* [Work task A]:
In the HATSolver excerpt, why do the authors train with curriculum learning instead of training directly on the 13-variable data?
* [Work task B]:
List every density at which the HATSolver excerpt's main results table compares HATSolver-3 with the classical tools.
* [Work task C]:
Rewrite the HATSolver excerpt starting with "3. Generalization &" and going on through "terms → equations).", changing "hierarchical attention" to "tree-structured attention".

* [Selected extract]:
Here, the query is the current node \(Y^{(i)}\), while keys and values come from the already-refined parent level \(Z^{(i+1)}\). This differs from methods like Hi-Transformer by using cross-attention for finer distribution of context. Each token acquires global information indirectly, but the attention sequence length is restricted to "siblings," breaking the quadratic term.

3. Generalization & Cost Analysis: Reducing Cost to \(L^{1+1/n}\)

The authors generalize hierarchical attention to \(n\) levels. Let \(L_i = \prod_{k \ge i} \ell_k\) and \(L = L_0\) be the total flattened length. Embedding dimensions \((d_0, \dots, d_{n-1})\) can vary (typically increasing as we move up). The total complexity is:

\[C = 3L_0 d_{-1} d_0 + \sum_{i=1}^{n-1} 5L_i d_{i-1} d_i + \sum_{i=0}^{n-1} 2L_i d_i (\ell_i + \ell_{i+1})\]

Compared to \(3Ld^2 + 2L^2 d\) for flat attention: when the sequence length is much larger than the embedding dimension \(d\), the dominant term drops from \(L^2 d\) to \((\ell_0 + \ell_1)Ld\). For a regular \(\ell\)-ary tree (\(\ell = L^{1/n}\)), the cost is \(O(L^{1+1/n}d)\), enabling the scaling to 13 variables. The paper implements HATSolver-2 (2 layers: symbols → all terms) and HATSolver-3 (3 layers: tokens → terms → equations).

4. Curriculum Learning: Incremental Scale and Density

While hierarchical attention provides the capacity for 13 variables, training directly on the most difficult distribution is ineffective. The authors note that baseline models "fail to learn anything meaningful" without this strategy. Curriculum learning uses datasets of increasing difficulty (scale \(\sigma=2, v=\frac{1}{2}\)) to allow the model to build basic capabilities before tackling 13-variable dense systems. The gain is significant: on \(n=13, \rho=0.9\), accuracy rises from 33.85% to 61.2% when curriculum learning is added.

Key Experimental Results¶

Main Results¶

The core comparison is performed on \(n=13\) variables over \(\mathbb{F}_7\), comparing HATSolver-3 (with curriculum learning) against classical symbolic tools STD-FGLM and Msolve across various densities. "Success" refers to the exact match ratio (proportion of test samples where the generated Gröbner basis is entirely correct).

Density	Metric	HATSolver-3	STD-FGLM	Msolve
30%	Success / Runtime (s)	52.5 / 224	33.5 / 652	32.8 / 787
70%	Success / Runtime (s)	55.2 / 280	8.2 / 1068	7.1 / 1010
90%	Success / Runtime (s)	61.2 / 292	6.1 / 1012	4.5 / 1232
100%	Success / Runtime (s)	60.8 / 300	6.5 / 1129	—

The model peaks at 61.2% success for 90% density (Support Acc. for monomials is 94%), while classical algorithms suffer from frequent timeouts (timeout rate reaches 93.5% at full density). The model's runtime is 3–5 times faster than classical tools.

Ablation Study¶

To decouple the contributions of the architecture and curriculum learning, HATSolver-3 was trained without curriculum learning on \(n=13, \rho_{\text{train}}=0.9\) and evaluated across different test densities.

* [Supplied data]:
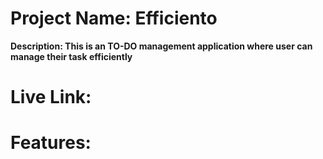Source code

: # Project Name: Efficiento

**Description: This is an TO-DO management application where user can manage their task efficiently** 

# Live Link:

# Features:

* [Exercise response A]:
Training directly on the most difficult distribution is ineffective, and the baseline models "fail to learn anything meaningful" without this strategy. Datasets of increasing difficulty let the model build basic capabilities before it tackles 13-variable dense systems.

* [Exercise response B]:
30%, 70%, 90%, 100%

* [Exercise response C]:
3. Generalization & Cost Analysis: Reducing Cost to \(L^{1+1/n}\)

The authors generalize tree-structured attention to \(n\) levels. Let \(L_i = \prod_{k \ge i} \ell_k\) and \(L = L_0\) be the total flattened length. Embedding dimensions \((d_0, \dots, d_{n-1})\) can vary (typically increasing as we move up). The total complexity is:

\[C = 3L_0 d_{-1} d_0 + \sum_{i=1}^{n-1} 5L_i d_{i-1} d_i + \sum_{i=0}^{n-1} 2L_i d_i (\ell_i + \ell_{i+1})\]

Compared to \(3Ld^2 + 2L^2 d\) for flat attention: when the sequence length is much larger than the embedding dimension \(d\), the dominant term drops from \(L^2 d\) to \((\ell_0 + \ell_1)Ld\). For a regular \(\ell\)-ary tree (\(\ell = L^{1/n}\)), the cost is \(O(L^{1+1/n}d)\), enabling the scaling to 13 variables. The paper implements HATSolver-2 (2 layers: symbols → all terms) and HATSolver-3 (3 layers: tokens → terms → equations).